When you have the ability to do a direct comparison to DOOM’s VR entry, there’s a stark contrast. DOOM VFR takes what people love so much about the series and boils it down into a great, if flawed, virtual reality experience. It was still absolutely DOOM. Wolfenstein: Cyberpilot takes the name alone without giving players what they love most about Wolfenstein. There’s very little real gameplay that requires any kind of skill, and I didn’t know it was possible to make killing virtual Nazis dull, but somehow they managed. That brutal and up-close intensity is all but gone. It’s as close to an on-rails experience as you can get without actually being on rails, and yet there are still some of those guided kinds of experiences that came out years ago and are leagues better than Cyberpilot.

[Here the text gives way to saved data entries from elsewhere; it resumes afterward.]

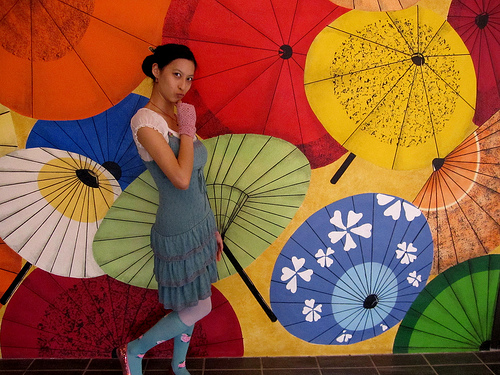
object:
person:
[115, 43, 225, 374]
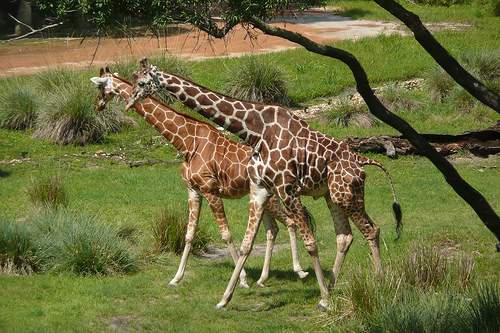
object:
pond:
[1, 21, 360, 71]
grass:
[3, 65, 498, 332]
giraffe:
[127, 60, 403, 311]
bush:
[34, 79, 126, 143]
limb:
[365, 0, 500, 122]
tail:
[353, 159, 401, 243]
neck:
[158, 69, 268, 155]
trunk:
[350, 123, 499, 154]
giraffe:
[89, 63, 307, 284]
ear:
[89, 74, 107, 87]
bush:
[32, 210, 135, 273]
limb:
[160, 2, 498, 253]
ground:
[275, 1, 444, 43]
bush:
[224, 53, 290, 113]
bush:
[1, 77, 42, 133]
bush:
[146, 203, 211, 252]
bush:
[23, 172, 68, 212]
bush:
[1, 212, 58, 279]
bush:
[368, 282, 499, 332]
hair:
[391, 197, 406, 241]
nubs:
[156, 74, 172, 82]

In theory, Wolfenstein: Cyberpilot sounds like the ultimate culmination of ideas and technology. What’s not to love about smashing together virtual reality, mechs, and killing some Nazis? Unfortunately, the execution isn’t just lacking, it fundamentally removes many of the best elements of those things, undercutting the strength it could have were it a deeper experience. Cyberpilot lacks the same kind of hands-on brutality that the Wolfenstein series is known and lauded for, and I feel just as distant from the action as the game’s main character. Were this an early VR experience, it might make for an interesting showcase of the technology, but we’ve gotten far better and more fully fleshed out games, leaving this machine to feel like a dud.